Yes, here was the world—the bitterly sweet world, smiling once more as it wakes from sleep. Looking down at it he felt an agony of regret. How intolerably cruel his doom. Why should he of all mortals have been made to suffer so? But God’s law—his own law. Mentally he was obeying, but physically he was in fierce revolt. Every fiber of him, every drop of blood, every minute nerve-cell was crying out against the execution.
The sunlight flowed across the fields in golden waves, the colors of the flowers sprang out, the soft cool air was like a supremely magnificent wine that could give old nerveless men the strength of young giants; and the very marrow of his bones seemed to shrink and scream for mercy. “Ought to ‘a’ done it at night,” he said to himself. “Mr. Bates didn’t wait till daylight. In the dark—that’s it. At the prisons they give you a bonnet—extinguishing cap; high walls all round you too; and they do it at the double quick—hoicked out of your cell and pinioned in one movement, bundled through the shed, and begun to dance before you can think. Darkness, the sound of a bell, and the chaplain’s whisper, ‘Merciful Lord, receive this sinner.’ And I’ve heard say they stupefy ’em first, make ’em so drunk they don’t know where they are while they shove ’em into nowhere.... Very easy compared with this set-out;” and he groaned. “O God, you’ve fairly put top weight on me—and no mistake.”
But he would have done it if he had not heard his daughter’s voice.
Rachel had come to the open window, and she uttered a frightened cry at sight of him perched high in the tree.
“Oh, dads, do take care!”
Next moment her mother came to the window; and they stood side by side, each with a hand to her eyes, watching him in the same attitude of anxiety.
“Don’t speak to him,” whispered Mavis; and Dale heard the whisper as clearly as if it had been close against his ear.
He could not do it before them. He had been too slow about it; he could not darken their lives with the visible horror of it. And it seemed to him that he had not sufficiently thought of its effect upon them. The whole thing had been clumsily planned. Just at first, when he was found hanging dead with the saw dangling from his neck, it might have been believed that he had slipped and fallen, and hanged himself by accident; but afterward all would have known that it was suicide. The truth would have been betrayed by the running noose, by recollections of Mr. Bates, and by everybody’s knowledge of an ancient local custom.

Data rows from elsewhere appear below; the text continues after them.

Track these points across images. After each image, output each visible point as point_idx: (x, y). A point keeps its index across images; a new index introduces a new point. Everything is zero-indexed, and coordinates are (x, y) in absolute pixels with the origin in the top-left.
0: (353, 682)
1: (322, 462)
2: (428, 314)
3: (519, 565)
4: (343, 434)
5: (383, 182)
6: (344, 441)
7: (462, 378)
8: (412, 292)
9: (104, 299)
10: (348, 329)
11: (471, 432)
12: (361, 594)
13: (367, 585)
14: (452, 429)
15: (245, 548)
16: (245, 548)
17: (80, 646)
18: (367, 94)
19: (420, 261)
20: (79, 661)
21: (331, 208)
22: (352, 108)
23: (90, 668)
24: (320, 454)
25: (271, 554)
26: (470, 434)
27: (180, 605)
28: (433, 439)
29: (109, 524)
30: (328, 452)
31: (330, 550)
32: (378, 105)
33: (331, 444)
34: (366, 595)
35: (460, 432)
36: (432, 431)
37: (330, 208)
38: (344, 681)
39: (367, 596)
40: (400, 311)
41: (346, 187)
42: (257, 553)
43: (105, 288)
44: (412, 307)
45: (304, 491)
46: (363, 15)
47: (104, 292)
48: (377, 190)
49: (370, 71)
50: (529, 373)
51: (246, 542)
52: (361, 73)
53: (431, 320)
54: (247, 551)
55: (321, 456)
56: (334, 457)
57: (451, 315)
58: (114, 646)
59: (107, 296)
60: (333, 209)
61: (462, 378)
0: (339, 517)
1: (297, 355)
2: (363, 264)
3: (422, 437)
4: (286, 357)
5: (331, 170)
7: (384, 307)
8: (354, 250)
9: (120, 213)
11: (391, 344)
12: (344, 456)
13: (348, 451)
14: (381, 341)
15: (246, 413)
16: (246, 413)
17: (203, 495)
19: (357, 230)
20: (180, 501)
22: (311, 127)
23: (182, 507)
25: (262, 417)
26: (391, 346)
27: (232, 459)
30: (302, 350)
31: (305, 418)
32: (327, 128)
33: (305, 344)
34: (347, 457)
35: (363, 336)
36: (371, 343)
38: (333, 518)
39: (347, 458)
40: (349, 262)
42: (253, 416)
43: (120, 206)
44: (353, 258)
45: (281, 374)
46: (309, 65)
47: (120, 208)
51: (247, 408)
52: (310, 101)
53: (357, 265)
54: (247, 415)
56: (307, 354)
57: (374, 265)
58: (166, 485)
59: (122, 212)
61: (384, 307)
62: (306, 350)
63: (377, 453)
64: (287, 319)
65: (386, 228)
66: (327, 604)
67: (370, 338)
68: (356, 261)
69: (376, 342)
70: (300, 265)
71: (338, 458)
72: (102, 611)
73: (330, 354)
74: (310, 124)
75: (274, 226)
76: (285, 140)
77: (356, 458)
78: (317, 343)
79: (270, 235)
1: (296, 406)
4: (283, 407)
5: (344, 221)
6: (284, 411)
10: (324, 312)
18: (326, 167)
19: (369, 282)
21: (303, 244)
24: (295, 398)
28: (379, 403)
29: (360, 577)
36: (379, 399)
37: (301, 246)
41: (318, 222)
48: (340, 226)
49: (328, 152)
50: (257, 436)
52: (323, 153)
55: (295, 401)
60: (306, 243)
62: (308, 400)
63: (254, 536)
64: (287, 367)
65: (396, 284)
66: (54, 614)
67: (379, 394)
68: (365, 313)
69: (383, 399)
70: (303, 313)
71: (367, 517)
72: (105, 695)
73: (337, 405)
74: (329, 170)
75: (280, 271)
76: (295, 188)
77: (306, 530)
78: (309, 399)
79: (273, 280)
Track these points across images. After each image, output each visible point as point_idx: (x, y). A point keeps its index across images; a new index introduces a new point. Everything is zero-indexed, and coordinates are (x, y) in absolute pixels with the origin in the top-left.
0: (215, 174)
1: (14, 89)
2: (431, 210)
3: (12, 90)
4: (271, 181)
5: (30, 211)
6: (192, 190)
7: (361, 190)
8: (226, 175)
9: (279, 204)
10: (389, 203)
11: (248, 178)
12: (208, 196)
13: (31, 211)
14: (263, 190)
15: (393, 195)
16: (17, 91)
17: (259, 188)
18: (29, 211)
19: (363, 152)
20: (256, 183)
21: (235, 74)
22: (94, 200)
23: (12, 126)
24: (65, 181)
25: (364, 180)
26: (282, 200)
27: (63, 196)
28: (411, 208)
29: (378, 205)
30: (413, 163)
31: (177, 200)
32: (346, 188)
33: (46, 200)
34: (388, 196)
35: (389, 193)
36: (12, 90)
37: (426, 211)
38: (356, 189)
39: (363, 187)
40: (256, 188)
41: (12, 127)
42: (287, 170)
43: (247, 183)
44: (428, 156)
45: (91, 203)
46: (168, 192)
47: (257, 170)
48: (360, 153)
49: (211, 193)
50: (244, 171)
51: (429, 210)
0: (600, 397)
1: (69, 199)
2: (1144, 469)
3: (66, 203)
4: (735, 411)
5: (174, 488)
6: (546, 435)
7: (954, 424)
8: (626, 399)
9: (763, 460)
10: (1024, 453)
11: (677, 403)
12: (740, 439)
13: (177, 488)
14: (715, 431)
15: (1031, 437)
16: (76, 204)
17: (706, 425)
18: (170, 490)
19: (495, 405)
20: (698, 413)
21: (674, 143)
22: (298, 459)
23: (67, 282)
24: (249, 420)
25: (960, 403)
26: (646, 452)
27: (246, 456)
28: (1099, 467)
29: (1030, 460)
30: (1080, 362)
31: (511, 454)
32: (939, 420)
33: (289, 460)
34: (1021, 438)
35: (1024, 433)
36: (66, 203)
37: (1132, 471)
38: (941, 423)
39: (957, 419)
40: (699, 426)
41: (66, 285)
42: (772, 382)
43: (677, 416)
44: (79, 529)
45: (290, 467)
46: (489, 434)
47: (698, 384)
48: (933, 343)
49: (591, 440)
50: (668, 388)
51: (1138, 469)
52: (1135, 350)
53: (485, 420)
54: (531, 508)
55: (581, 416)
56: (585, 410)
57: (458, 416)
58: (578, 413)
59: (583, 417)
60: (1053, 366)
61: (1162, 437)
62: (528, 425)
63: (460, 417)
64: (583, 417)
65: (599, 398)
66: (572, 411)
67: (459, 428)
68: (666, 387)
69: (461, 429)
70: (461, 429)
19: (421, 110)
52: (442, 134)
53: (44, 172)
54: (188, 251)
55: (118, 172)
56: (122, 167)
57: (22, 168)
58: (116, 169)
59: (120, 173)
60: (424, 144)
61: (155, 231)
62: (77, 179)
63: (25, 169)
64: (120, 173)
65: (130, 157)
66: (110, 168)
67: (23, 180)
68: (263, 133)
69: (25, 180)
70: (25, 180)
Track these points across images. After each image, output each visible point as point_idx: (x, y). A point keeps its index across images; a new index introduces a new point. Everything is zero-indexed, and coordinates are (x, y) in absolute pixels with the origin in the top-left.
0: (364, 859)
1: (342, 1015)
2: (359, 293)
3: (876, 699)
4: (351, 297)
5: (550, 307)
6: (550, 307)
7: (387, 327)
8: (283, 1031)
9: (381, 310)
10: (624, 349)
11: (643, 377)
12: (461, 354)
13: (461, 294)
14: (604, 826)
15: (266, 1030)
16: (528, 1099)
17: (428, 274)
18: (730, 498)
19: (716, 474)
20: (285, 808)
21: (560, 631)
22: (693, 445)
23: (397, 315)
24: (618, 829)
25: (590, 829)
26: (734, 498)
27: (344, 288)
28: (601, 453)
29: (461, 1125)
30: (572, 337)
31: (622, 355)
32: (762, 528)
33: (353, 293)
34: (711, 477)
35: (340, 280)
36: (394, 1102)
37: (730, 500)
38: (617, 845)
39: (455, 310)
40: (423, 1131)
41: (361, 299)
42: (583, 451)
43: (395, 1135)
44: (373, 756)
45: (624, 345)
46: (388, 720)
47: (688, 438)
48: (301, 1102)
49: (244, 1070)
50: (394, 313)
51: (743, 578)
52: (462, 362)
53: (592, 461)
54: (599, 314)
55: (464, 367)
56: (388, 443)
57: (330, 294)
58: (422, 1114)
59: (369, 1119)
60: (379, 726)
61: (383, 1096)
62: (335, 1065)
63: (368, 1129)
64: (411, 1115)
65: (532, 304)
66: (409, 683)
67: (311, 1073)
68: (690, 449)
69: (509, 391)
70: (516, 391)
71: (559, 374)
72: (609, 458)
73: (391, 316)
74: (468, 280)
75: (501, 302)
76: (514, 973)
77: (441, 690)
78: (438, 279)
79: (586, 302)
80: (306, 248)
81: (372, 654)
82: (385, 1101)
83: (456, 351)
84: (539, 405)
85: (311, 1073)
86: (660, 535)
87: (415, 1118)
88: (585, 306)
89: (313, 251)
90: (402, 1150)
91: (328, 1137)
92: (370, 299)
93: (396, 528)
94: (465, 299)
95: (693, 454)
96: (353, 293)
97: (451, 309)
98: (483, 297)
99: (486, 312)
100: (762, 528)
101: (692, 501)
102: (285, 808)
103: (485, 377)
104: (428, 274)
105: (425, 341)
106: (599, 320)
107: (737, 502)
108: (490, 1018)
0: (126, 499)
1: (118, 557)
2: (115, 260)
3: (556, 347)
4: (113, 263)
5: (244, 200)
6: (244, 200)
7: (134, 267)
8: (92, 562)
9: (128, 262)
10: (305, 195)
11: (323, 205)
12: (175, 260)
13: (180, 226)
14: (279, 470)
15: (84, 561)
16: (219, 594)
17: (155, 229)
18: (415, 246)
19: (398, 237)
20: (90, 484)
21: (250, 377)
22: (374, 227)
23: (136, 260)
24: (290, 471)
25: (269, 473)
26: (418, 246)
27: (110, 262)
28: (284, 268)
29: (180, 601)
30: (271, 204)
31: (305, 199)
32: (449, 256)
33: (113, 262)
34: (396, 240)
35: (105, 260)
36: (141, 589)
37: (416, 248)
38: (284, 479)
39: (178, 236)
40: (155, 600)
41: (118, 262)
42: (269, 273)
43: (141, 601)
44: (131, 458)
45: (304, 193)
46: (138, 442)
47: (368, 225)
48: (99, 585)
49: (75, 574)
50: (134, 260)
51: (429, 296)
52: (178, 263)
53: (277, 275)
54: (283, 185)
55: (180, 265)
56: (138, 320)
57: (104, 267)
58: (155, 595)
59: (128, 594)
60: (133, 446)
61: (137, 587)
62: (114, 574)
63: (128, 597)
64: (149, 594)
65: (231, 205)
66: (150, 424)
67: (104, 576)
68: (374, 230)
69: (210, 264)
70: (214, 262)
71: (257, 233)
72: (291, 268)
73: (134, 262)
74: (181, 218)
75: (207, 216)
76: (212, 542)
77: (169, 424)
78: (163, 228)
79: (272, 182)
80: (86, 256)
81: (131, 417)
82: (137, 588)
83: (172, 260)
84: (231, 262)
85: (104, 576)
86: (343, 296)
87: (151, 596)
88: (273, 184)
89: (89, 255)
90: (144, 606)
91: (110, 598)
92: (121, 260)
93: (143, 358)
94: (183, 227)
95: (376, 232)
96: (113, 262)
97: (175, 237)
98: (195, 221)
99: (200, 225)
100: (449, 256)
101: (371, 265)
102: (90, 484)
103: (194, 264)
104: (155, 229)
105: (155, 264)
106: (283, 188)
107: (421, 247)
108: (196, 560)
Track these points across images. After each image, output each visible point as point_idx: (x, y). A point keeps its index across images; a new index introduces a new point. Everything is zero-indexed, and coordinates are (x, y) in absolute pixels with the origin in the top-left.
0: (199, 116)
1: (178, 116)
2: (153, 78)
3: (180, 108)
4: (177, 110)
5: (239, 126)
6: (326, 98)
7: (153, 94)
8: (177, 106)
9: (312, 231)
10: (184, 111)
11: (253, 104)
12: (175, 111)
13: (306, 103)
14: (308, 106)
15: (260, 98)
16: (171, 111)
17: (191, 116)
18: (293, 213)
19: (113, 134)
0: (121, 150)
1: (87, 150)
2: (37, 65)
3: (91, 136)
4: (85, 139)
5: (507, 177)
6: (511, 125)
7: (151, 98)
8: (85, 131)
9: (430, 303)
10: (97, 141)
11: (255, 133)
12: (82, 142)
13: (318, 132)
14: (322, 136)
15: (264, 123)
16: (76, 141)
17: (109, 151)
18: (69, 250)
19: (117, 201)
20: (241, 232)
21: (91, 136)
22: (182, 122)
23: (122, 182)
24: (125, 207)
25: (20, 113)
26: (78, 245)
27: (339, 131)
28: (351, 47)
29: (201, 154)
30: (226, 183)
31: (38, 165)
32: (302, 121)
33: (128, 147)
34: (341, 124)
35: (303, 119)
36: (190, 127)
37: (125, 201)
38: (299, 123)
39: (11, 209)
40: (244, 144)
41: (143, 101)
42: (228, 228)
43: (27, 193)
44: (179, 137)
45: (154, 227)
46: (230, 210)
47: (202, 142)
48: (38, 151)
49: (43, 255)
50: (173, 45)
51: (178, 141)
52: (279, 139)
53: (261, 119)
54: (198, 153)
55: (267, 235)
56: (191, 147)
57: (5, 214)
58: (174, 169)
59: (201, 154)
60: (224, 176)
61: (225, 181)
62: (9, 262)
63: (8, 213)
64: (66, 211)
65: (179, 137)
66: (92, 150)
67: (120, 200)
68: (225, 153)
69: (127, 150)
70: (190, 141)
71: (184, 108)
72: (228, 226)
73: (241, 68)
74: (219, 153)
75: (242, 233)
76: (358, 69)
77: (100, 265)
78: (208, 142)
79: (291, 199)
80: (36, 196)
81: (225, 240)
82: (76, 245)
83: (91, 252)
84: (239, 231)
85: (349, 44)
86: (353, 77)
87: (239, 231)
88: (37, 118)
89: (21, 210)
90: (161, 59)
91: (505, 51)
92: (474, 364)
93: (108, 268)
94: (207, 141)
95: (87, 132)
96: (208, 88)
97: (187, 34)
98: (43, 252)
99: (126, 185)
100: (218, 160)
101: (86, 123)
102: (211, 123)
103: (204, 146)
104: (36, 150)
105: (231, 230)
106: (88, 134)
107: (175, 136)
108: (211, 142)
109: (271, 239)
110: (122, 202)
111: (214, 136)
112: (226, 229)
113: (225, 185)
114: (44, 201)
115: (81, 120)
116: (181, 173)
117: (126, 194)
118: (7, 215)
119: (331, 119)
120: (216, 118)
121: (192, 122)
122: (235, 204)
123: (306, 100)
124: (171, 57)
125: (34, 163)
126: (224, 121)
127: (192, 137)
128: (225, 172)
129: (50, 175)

“All right,” he said. “Don’t alarm yourselves, my dears. I must give this job up, Mavis. I can’t quite reach where I wanted to.”
“Mind how you come down,” said Mavis. “Do come down carefully.”
“Yes, dads,” said Rachel, “do please come down carefully.”
He climbed down slowly, feeling no joy in his respite, saying to himself: “I must think of some other way. I must finish with the hay-making, get the rick complete, and clear up everything in the office—so’s at least poor Mav’ll find things all ship-shape when she has to take over and manage without me. My hurry to get it through was selfishness; for, after all, I’ve best part of three weeks to do it in. The on’y real necessity is to have it done before Norah comes home.”